Outro problema é a ausência de uma classe trabalhadora coesa. Para Lessa, “não há classe
trabalhadora brasileira”, e o Pleno Emprego, conceito abstrato da economia que segundo a
mídia já foi atingido no Brasil, “é uma balela”. O professor lembra que grande parte da classe
trabalhadora, ou “povão”, como ele prefere, apenas “se vira em trabalhos informais, bicos, sem
carteira assinada”. Assim, o crescimento que deveria se dar preferencialmente em consonância
com a classe trabalhadora, é prejudicado em qualidade.

Ao trabalhador, na atual conjuntura, cabe a parte mais amarga. Isso porque o crescimento
econômico brasileiro, assinala Lessa, “se dá baseado principalmente no endividamento do
povo, enquanto o empresariado sempre tem liquidez”. Uma verdadeira inversão da lógica
keynesiana.

Outros dois contra-exemplos de gestão citados por Lessa foi o que ele chama de “estagnação
da máquina estatal promovida por Dilma”, que suspendeu concursos públicos e contratações
de concursados, além de realizar um corte bilionário no orçamento do Estado, e o modo como
o BNDES têm incentivado a criação de “campeões nacionais” na área industrial.
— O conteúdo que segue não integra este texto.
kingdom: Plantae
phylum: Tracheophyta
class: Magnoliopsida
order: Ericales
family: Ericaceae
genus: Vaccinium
Lessa é
favorável a esse incentivo, e afirma que alguns setores “precisam de gigantes”, mas acredita
que o fomento é feito de maneira pouco regulamentada; exemplos como o da AMBEV, que
recebeu toda espécie de subsídios para se tornar grande e hoje é controlada por um grupo
belga, ou a Gerdau, que depois de apoiada pelo BNDES se internacionalizou, levando benefícios
para outros lugares que não o Brasil, sustentam o ponto de vista de Carlos Lessa.
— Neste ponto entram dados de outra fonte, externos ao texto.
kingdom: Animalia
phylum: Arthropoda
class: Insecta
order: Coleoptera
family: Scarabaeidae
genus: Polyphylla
Não encarar uma política econômica de incentivo a indústria nacional como inconciliável ao
combate da inflação, não se conformar como mero exportador de commodities, diminuir
importações. Para o professor Carlos Lessa, é com esse pensamento que o Brasil deve olhar
para o futuro, e, perseguindo esse objetivos, traçar suas prioridades.